▸ **RAW DATA**

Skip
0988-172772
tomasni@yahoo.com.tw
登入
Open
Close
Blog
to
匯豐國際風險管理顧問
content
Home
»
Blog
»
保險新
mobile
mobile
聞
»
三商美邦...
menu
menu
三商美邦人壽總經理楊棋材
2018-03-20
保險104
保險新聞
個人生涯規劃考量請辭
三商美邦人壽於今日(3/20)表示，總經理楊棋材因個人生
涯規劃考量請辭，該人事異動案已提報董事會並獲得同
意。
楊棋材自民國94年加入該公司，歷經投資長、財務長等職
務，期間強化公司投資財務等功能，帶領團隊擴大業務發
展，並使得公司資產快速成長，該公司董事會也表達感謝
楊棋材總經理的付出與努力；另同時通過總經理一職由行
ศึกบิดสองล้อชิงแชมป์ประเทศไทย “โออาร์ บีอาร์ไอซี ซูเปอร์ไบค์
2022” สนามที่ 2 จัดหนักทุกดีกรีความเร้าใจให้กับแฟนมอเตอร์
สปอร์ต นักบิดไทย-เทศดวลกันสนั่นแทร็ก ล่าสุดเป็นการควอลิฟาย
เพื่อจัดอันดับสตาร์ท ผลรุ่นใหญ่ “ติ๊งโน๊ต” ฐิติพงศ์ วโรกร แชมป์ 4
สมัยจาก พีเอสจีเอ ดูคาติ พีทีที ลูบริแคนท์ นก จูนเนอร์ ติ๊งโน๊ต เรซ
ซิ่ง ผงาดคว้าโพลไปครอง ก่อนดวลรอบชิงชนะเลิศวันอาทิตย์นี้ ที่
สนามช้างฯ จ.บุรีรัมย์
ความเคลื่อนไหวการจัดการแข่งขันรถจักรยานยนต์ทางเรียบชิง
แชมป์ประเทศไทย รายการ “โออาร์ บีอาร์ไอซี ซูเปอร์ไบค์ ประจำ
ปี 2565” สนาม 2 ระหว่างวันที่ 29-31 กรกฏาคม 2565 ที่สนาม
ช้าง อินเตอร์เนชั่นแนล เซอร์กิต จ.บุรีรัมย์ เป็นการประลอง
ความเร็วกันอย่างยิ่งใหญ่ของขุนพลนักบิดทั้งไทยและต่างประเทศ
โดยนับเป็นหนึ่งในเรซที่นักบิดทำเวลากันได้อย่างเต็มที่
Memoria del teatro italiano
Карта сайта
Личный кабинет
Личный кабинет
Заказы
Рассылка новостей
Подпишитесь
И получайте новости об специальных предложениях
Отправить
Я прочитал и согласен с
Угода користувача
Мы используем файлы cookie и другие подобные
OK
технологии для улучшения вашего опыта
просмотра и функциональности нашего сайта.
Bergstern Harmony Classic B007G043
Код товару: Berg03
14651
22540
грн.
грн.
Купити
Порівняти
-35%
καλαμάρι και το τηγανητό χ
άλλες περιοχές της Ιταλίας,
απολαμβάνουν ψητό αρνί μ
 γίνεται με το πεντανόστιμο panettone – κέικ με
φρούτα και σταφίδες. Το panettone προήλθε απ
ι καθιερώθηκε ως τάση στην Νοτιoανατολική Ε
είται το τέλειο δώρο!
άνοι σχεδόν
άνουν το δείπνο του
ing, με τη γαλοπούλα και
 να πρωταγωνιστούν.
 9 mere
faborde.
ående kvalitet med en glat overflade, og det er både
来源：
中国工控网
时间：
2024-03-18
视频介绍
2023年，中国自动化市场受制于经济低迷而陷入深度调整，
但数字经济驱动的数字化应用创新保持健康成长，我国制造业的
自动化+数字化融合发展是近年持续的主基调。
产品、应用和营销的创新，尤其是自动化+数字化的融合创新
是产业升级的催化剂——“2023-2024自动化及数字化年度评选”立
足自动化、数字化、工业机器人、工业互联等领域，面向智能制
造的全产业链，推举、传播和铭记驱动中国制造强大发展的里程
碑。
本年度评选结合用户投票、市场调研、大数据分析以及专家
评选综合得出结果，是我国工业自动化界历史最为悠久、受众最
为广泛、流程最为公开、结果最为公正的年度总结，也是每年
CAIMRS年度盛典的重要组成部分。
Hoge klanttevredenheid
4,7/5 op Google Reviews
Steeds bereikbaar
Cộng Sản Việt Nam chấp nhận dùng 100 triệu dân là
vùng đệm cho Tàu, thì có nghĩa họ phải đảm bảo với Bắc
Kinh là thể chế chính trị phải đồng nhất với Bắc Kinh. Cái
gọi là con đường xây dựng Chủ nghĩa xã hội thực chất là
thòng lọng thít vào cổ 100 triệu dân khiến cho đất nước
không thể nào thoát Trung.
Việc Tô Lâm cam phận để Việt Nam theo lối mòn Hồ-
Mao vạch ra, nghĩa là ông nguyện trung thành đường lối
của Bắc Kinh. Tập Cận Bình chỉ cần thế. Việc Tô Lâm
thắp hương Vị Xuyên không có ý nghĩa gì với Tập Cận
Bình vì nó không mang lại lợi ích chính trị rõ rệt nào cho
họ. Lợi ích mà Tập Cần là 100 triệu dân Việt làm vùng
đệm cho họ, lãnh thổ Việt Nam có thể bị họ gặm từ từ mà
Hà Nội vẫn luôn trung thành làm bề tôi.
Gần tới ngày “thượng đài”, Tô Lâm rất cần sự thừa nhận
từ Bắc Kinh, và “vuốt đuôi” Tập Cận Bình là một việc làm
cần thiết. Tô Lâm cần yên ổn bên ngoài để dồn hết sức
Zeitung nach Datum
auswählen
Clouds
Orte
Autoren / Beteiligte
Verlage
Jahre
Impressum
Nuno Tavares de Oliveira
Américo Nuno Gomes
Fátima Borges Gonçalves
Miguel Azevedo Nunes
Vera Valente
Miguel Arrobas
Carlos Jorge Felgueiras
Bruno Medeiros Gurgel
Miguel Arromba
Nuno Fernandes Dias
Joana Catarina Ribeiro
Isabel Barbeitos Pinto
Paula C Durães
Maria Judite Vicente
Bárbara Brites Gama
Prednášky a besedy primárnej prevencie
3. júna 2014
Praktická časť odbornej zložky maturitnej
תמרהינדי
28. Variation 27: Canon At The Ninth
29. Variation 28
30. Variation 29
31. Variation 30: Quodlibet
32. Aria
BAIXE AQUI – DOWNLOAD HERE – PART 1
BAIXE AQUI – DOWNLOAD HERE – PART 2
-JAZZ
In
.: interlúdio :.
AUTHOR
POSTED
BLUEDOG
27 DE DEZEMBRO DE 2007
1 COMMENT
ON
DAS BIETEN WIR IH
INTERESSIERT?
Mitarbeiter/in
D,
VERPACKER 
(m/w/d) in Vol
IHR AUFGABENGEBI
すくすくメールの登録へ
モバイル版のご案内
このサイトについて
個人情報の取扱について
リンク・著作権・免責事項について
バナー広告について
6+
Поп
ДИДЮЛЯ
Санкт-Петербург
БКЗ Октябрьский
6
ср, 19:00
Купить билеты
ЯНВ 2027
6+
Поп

▸ **WORK REQUEST**
Please give an exact copy of the entries above, from the line with "BAIXE AQUI – DOWNLOAD HERE – PART 1" down to the line with "Санкт-Петербург", inclusive, and nothing else.

▸ **WRITTEN SOLUTION**
BAIXE AQUI – DOWNLOAD HERE – PART 1
BAIXE AQUI – DOWNLOAD HERE – PART 2
-JAZZ
In
.: interlúdio :.
AUTHOR
POSTED
BLUEDOG
27 DE DEZEMBRO DE 2007
1 COMMENT
ON
DAS BIETEN WIR IH
INTERESSIERT?
Mitarbeiter/in
D,
VERPACKER 
(m/w/d) in Vol
IHR AUFGABENGEBI
すくすくメールの登録へ
モバイル版のご案内
このサイトについて
個人情報の取扱について
リンク・著作権・免責事項について
バナー広告について
6+
Поп
ДИДЮЛЯ
Санкт-Петербург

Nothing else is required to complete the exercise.